• _EXERCISE AIM_:
Can you return, word for word, the part of the records that runs from their very beginning through the line containing "To install the", including both the first line and that one?

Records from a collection
________________________________________

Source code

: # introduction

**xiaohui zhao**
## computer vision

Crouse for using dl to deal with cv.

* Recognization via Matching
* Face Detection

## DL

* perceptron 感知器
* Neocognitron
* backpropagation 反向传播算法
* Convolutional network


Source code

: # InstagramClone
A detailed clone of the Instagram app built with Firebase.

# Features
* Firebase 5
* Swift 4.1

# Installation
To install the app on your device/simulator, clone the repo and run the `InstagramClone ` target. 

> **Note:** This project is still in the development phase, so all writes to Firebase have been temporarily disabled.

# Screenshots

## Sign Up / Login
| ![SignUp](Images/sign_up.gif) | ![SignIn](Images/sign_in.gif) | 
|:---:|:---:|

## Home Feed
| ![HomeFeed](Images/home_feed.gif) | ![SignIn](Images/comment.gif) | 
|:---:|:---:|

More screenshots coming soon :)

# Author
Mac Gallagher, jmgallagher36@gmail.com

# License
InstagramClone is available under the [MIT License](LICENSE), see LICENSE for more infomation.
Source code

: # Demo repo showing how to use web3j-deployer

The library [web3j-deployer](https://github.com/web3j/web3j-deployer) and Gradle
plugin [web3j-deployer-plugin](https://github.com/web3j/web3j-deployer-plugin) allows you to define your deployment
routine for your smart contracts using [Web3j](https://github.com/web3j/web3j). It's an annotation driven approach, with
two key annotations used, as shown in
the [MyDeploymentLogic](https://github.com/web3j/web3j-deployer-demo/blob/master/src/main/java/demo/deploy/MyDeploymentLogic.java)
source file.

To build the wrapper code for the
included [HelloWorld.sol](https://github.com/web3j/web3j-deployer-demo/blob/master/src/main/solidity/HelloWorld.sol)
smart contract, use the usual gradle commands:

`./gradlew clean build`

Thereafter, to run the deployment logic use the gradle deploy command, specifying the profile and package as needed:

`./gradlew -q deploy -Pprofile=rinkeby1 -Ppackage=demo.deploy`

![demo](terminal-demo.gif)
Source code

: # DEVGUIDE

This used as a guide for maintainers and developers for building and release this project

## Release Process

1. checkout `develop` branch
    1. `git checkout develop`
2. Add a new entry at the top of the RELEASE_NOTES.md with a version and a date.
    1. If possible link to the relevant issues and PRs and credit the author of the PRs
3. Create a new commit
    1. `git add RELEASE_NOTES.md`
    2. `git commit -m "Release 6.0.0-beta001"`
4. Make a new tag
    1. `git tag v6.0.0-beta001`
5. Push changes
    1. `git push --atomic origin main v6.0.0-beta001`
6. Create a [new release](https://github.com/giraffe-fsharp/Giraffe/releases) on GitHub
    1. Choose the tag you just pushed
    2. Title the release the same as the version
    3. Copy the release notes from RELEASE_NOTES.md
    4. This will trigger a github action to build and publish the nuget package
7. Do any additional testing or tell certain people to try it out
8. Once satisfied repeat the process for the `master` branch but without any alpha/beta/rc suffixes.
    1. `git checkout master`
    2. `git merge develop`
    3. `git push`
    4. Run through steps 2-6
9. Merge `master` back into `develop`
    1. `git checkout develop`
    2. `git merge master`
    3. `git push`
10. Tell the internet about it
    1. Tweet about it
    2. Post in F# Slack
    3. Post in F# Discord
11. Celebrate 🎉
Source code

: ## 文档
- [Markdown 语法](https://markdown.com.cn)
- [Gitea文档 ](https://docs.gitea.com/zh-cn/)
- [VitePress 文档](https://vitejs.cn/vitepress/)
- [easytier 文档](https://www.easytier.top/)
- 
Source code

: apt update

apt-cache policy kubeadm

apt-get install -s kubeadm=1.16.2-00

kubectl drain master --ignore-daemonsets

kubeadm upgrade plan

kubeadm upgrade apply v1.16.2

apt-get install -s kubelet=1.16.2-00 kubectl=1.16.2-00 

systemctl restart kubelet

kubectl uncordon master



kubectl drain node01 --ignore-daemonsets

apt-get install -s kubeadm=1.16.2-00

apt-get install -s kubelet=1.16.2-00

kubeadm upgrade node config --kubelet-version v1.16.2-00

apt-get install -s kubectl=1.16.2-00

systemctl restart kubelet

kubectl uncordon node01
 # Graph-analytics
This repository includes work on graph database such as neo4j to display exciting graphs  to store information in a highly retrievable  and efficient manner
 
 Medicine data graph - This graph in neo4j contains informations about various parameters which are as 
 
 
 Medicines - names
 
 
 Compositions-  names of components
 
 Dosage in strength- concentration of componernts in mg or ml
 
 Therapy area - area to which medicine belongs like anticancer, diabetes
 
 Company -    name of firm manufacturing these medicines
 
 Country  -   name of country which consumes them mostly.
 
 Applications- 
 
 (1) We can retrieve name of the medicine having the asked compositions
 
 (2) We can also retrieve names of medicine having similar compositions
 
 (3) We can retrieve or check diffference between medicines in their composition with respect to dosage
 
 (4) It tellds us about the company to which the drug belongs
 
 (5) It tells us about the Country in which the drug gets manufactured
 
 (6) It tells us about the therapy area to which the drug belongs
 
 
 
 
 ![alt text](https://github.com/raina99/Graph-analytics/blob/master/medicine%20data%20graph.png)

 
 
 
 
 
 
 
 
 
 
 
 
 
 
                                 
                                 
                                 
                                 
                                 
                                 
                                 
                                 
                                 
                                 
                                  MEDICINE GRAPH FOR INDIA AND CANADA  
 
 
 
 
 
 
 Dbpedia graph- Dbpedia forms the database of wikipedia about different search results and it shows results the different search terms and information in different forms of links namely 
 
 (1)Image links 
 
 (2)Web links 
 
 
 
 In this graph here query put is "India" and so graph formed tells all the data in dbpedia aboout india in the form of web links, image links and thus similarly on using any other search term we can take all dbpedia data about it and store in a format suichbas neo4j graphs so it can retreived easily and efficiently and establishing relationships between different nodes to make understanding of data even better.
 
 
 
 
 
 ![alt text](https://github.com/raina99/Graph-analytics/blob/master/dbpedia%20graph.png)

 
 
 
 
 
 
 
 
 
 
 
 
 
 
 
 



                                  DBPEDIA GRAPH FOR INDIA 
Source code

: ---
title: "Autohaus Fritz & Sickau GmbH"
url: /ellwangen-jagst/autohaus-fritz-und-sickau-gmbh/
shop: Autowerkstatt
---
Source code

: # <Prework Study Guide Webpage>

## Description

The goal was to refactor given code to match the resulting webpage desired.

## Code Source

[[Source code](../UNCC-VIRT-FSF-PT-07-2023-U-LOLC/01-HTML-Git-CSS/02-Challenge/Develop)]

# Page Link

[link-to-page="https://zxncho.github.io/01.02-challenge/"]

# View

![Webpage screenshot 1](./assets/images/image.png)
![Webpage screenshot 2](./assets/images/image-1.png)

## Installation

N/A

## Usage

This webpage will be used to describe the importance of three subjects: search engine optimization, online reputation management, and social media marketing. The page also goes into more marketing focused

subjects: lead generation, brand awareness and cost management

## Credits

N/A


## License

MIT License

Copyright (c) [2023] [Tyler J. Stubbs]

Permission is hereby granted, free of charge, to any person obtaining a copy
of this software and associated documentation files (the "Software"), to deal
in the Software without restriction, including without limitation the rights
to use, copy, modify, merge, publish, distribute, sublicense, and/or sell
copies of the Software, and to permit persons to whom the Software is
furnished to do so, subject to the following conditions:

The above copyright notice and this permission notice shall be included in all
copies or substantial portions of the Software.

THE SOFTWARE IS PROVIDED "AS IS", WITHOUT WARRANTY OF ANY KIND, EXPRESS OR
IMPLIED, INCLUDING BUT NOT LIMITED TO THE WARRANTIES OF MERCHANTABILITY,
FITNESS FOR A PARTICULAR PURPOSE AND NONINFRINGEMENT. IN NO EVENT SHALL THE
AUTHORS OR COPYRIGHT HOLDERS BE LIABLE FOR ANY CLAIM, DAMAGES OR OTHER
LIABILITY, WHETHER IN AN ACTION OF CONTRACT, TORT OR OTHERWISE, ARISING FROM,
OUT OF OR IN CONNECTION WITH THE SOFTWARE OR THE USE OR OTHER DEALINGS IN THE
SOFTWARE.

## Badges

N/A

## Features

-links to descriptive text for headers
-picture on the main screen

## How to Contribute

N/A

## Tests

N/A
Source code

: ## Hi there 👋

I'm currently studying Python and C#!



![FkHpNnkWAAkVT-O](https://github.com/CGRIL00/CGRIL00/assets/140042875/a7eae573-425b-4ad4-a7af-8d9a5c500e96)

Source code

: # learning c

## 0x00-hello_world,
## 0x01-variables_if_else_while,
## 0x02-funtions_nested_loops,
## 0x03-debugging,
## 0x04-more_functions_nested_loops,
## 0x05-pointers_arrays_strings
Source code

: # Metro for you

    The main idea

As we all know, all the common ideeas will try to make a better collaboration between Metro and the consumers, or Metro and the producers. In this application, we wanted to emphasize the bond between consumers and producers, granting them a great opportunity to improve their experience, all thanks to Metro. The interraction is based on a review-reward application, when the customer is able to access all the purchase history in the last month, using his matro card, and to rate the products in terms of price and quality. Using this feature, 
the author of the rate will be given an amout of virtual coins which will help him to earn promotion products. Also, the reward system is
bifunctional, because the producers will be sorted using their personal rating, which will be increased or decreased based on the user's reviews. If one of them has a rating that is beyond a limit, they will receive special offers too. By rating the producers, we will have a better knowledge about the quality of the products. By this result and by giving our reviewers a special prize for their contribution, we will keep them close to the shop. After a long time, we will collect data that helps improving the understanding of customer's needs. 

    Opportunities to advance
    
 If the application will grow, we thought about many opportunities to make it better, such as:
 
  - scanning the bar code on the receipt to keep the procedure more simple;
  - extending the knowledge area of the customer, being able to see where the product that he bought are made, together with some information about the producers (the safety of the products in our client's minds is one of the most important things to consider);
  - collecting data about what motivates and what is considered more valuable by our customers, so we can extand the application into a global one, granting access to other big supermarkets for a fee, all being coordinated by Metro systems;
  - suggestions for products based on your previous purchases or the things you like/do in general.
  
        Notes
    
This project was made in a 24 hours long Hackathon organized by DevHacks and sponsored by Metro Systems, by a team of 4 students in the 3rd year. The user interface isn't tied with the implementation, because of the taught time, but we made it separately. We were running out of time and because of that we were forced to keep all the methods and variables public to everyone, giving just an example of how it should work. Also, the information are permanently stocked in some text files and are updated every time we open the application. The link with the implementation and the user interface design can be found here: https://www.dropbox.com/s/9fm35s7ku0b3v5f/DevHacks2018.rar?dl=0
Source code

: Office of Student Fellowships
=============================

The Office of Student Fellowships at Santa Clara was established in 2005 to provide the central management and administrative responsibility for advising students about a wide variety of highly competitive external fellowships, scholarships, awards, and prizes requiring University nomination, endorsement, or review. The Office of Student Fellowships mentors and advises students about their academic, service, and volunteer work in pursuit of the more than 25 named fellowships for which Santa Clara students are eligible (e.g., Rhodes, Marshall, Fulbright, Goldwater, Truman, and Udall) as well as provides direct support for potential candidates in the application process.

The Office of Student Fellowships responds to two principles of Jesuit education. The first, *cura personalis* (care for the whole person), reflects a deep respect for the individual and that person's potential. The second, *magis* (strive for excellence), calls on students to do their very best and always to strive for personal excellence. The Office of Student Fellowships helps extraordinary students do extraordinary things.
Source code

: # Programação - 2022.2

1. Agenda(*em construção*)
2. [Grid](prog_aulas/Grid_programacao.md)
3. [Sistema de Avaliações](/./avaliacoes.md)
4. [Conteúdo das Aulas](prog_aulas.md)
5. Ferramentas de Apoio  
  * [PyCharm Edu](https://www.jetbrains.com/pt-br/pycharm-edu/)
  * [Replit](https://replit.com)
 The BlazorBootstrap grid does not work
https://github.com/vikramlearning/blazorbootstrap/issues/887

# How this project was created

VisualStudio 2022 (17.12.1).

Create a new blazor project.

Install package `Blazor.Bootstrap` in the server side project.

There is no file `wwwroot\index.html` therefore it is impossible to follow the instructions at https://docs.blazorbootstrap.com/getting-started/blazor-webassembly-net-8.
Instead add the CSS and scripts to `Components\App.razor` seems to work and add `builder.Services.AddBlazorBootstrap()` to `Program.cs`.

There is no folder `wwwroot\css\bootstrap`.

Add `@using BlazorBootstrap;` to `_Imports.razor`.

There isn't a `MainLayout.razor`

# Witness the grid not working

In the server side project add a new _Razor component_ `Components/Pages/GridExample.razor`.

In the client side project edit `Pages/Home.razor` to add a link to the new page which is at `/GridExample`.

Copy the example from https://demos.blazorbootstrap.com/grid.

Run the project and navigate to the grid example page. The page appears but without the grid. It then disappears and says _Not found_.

________________________________________

• _COMPLETED TASK_:
Source code

: # introduction

**xiaohui zhao**
## computer vision

Crouse for using dl to deal with cv.

* Recognization via Matching
* Face Detection

## DL

* perceptron 感知器
* Neocognitron
* backpropagation 反向传播算法
* Convolutional network


Source code

: # InstagramClone
A detailed clone of the Instagram app built with Firebase.

# Features
* Firebase 5
* Swift 4.1

# Installation
To install the app on your device/simulator, clone the repo and run the `InstagramClone ` target. 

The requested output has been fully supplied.